Je crois, comme vous, que l'angoisse est «une défaite absolue».
J'ai simplement ceci à faire remarquer à
ce propos ; vous écrivez, je ne sais plus où : «L'étrange
dans l'écriture et oui, le suspect, c'est que même lorsqu'on
écrit son angoisse la plus déchirante, on l'écrit
cependant dans l'exaltation
Une joie déchirante, oui c'est
cela.»
Or, il m'est apparu que, de même que l'angoisse
devient l'étrange moteur de l'exaltation, c'est la beauté,
que donc vous n'avez pas «manquée», qui devient l'étrange
révélateur de l'angoisse, si bien que, dans le même
temps, sont vivement éprouvées, d'une part l'angoisse,
parce qu'elle est connue, je suppose, je suppose que ce préalable
est nécessaire, d'autre part, mais, simultanément, une
très vive émotion, dont je ne puis que dire qu'elle est
d'ordre esthétique. Et celle-ci et celle-là me sont apparues
si indémêlables peut-être surtout dans La
Dépossession et dans Le Voyage ordinaire que
je me suis demandé dans quelle mesure il ne s'agissait pas d'une
angoisse engendrée aussi par cette beauté même
de l'écriture.

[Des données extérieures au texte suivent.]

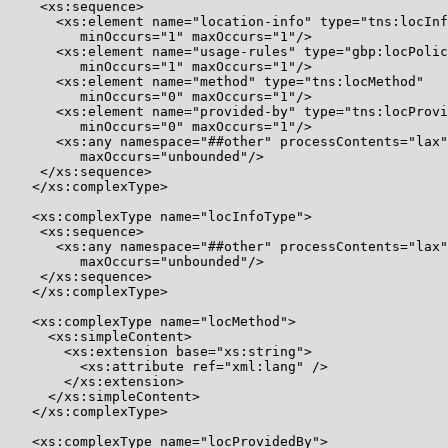
    <xs:sequence>

      <xs:element name="location-info" type="tns:locInf
         minOccurs="1" maxOccurs="1"/>

      <xs:element name="usage-rules" type="gbp:locPolic
         minOccurs="1" maxOccurs="1"/>

      <xs:element name="method" type="tns:locMethod"

         minOccurs="0" maxOccurs="1"/>

      <xs:element name="provided-by" type="tns:locProvi
         minOccurs="0" maxOccurs="1"/>

      <xs:any namespace="##other" processContents="lax"
         maxOccurs="unbounded"/>

    </xs:sequence>

   </xs:complexType>

   <xs:complexType name="locInfoType">

    <xs:sequence>

      <xs:any namespace="##other" processContents="lax"
         maxOccurs="unbounded"/>

    </xs:sequence>

   </xs:complexType>

   <xs:complexType name="locMethod">

     <xs:simpleContent>

       <xs:extension base="xs:string">

         <xs:attribute ref="xml:lang" />

       </xs:extension>

     </xs:simpleContent>

   </xs:complexType>

   <xs:complexType name="locProvidedBy">
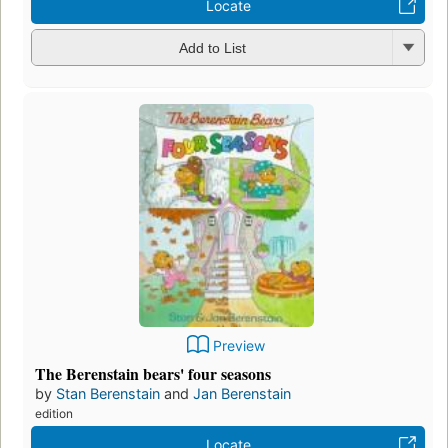
Locate
Add to List
Preview
The Berenstain bears' four seasons
by
Stan Berenstain
and
Jan Berenstain
edition
Locate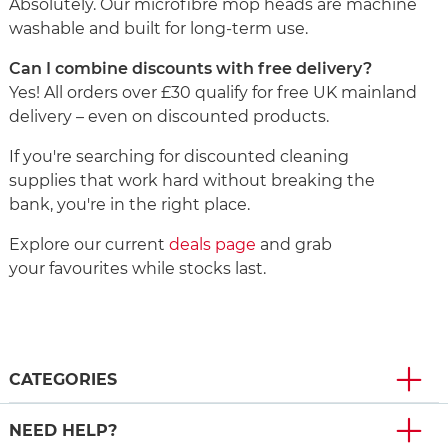
Absolutely. Our microfibre mop heads are machine
washable and built for long-term use.
Can I combine discounts with free delivery?
Yes! All orders over £30 qualify for free UK mainland
delivery – even on discounted products.
If you're searching for discounted cleaning
supplies that work hard without breaking the
bank, you're in the right place.
Explore our current
deals page
and grab
your favourites while stocks last.
CATEGORIES
NEED HELP?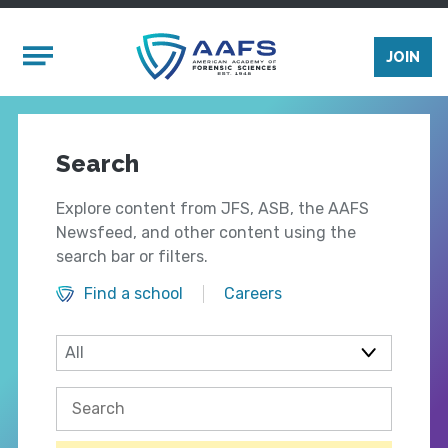
Skip to main content
Mobile Menu
JOIN
Search
Explore content from JFS, ASB, the AAFS
Newsfeed, and other content using the
search bar or filters.
Find a school
Careers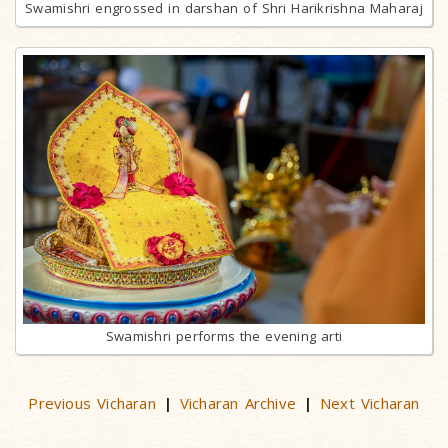
Swamishri engrossed in darshan of Shri Harikrishna Maharaj
Swamishri performs the evening arti
Previous Vicharan
Vicharan Archive
Next Vicharan
|
|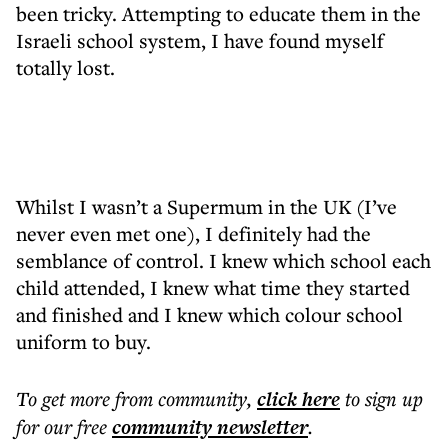
been tricky. Attempting to educate them in the
Israeli school system, I have found myself
totally lost.
Whilst I wasn’t a Supermum in the UK (I’ve
never even met one), I definitely had the
semblance of control. I knew which school each
child attended, I knew what time they started
and finished and I knew which colour school
uniform to buy.
To get more
from community
,
click here
to sign up
for our free
community
newsletter
.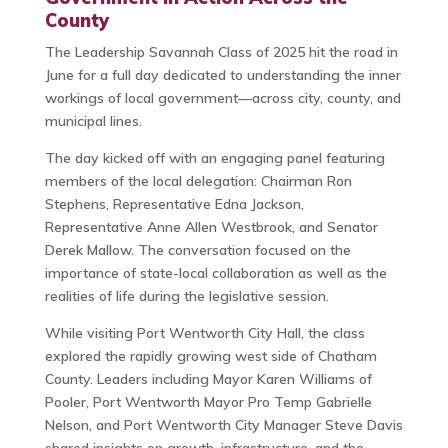
County
The Leadership Savannah Class of 2025 hit the road in
June for a full day dedicated to understanding the inner
workings of local government—across city, county, and
municipal lines.
The day kicked off with an engaging panel featuring
members of the local delegation: Chairman Ron
Stephens, Representative Edna Jackson,
Representative Anne Allen Westbrook, and Senator
Derek Mallow. The conversation focused on the
importance of state-local collaboration as well as the
realities of life during the legislative session.
While visiting Port Wentworth City Hall, the class
explored the rapidly growing west side of Chatham
County. Leaders including Mayor Karen Williams of
Pooler, Port Wentworth Mayor Pro Temp Gabrielle
Nelson, and Port Wentworth City Manager Steve Davis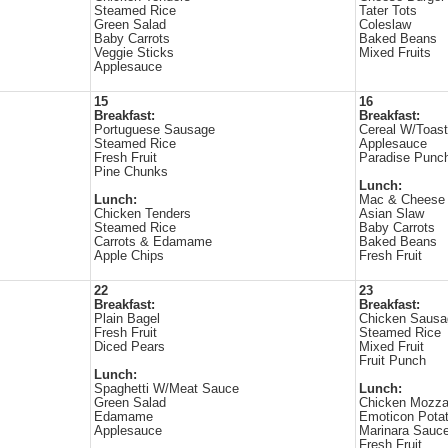
Steamed Rice
Tater Tots
Green Salad
Coleslaw
Baby Carrots
Baked Beans
Veggie Sticks
Mixed Fruits
Applesauce
15
16
Breakfast:
Breakfast:
Portuguese Sausage
Cereal W/Toast
Steamed Rice
Applesauce
Fresh Fruit
Paradise Punch
Pine Chunks
Lunch:
Lunch:
Mac & Cheese
Chicken Tenders
Asian Slaw
Steamed Rice
Baby Carrots
Carrots & Edamame
Baked Beans
Apple Chips
Fresh Fruit
22
23
Breakfast:
Breakfast:
Plain Bagel
Chicken Sausa
Fresh Fruit
Steamed Rice
Diced Pears
Mixed Fruit
Fruit Punch
Lunch:
Spaghetti W/Meat Sauce
Lunch:
Green Salad
Chicken Mozzar
Edamame
Emoticon Pota
Applesauce
Marinara Sauc
Fresh Fruit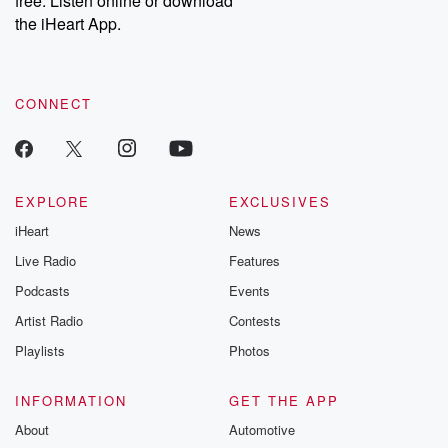
free. Listen online or download
the iHeart App.
CONNECT
EXPLORE
EXCLUSIVES
iHeart
News
Live Radio
Features
Podcasts
Events
Artist Radio
Contests
Playlists
Photos
INFORMATION
GET THE APP
About
Automotive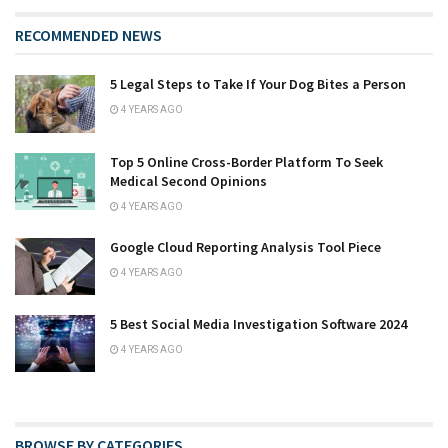
RECOMMENDED NEWS
5 Legal Steps to Take If Your Dog Bites a Person
4 YEARS AGO
Top 5 Online Cross-Border Platform To Seek
Medical Second Opinions
4 YEARS AGO
Google Cloud Reporting Analysis Tool Piece
4 YEARS AGO
5 Best Social Media Investigation Software 2024
4 YEARS AGO
BROWSE BY CATEGORIES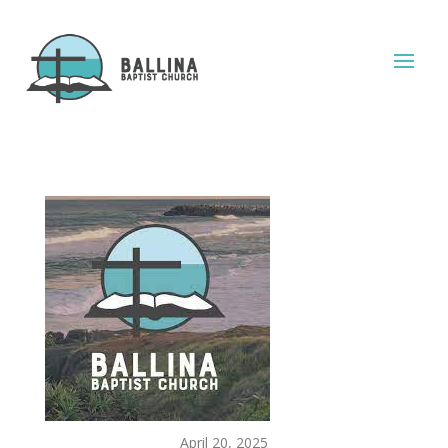
April 20, 2025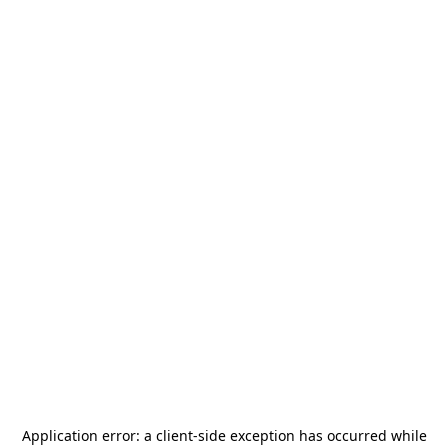
Application error: a
client
-side exception has occurred while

Je donnerai pour seul exemple, parce que c'est
à la faveur de cette occurrence que ce soupçon qui m'était
venu a trouvé son expression, le moment où, en avril 71,
le narrateur de La Dépossession, va
rendre visite à sa mère, non plus seul, mais avec sa fille C., et où il est confronté, à cause de l'altérité du regard à l'insoutenable vérité de l'image insoutenable de sa mère. Puis elle s'habille, c'est vrai, elle se maquille, mais c'est surtout l'écriture qui provoque une sorte de miraculeux rétablissement et une émotion bouleversante, et, écrivez-vous, «c'est de nouveau, pour moi du moins, sinon le même être que j'ai connu, que j'ai aimé, une image de lui qui le rappelait, qui, un temps encore, effaçant le fantôme fourbu, titubant et comme égaré de la première, se ranimait». Et c'est cela que fait l'écriture, tout au
long de votre uvre, effectivement dévorée par l'angoisse,
hantée par la mort, violemment, férocement contestée
aux lieux de ses propres échecs, nécessaires : elle illumine,
ranime, les fantômes fourbus, qui, du point de vue du lecteur,
de l'accueil qu'en lui, intimement, il leur réserve, viennent
s'ajouter pour s'y fondre, à sa population intérieure,
à titre d'image, donc, de celle dont vous écrivez qu'elle
n'est «pas le contraire de la vie, l'image, celle de la mémoire
ou de l'invention, mais inventons-nous rien jamais, l'invente-t-il le
poète, cette terre bleue comme une orange, cette
chevelure à la vitre comme une lampe, ces formes, ces figures, ces chimères, ces fourrures et ces fêtes, ces plumages, n'est-ce pas la mémoire, toujours en secret qui nous les souffle et c'est le monde encore en elle qui se brouille ou s'épand, non pas le contraire de la vie, son double exsangue ou décoloré, son inerte ou impuissant succédané, mais la vie même». C'est bien pour toutes ces images, toujours, vraies,
«la vie même», pour la beauté, et tant pis
pour l'angoisse, que je voulais aujourd'hui vous remercier.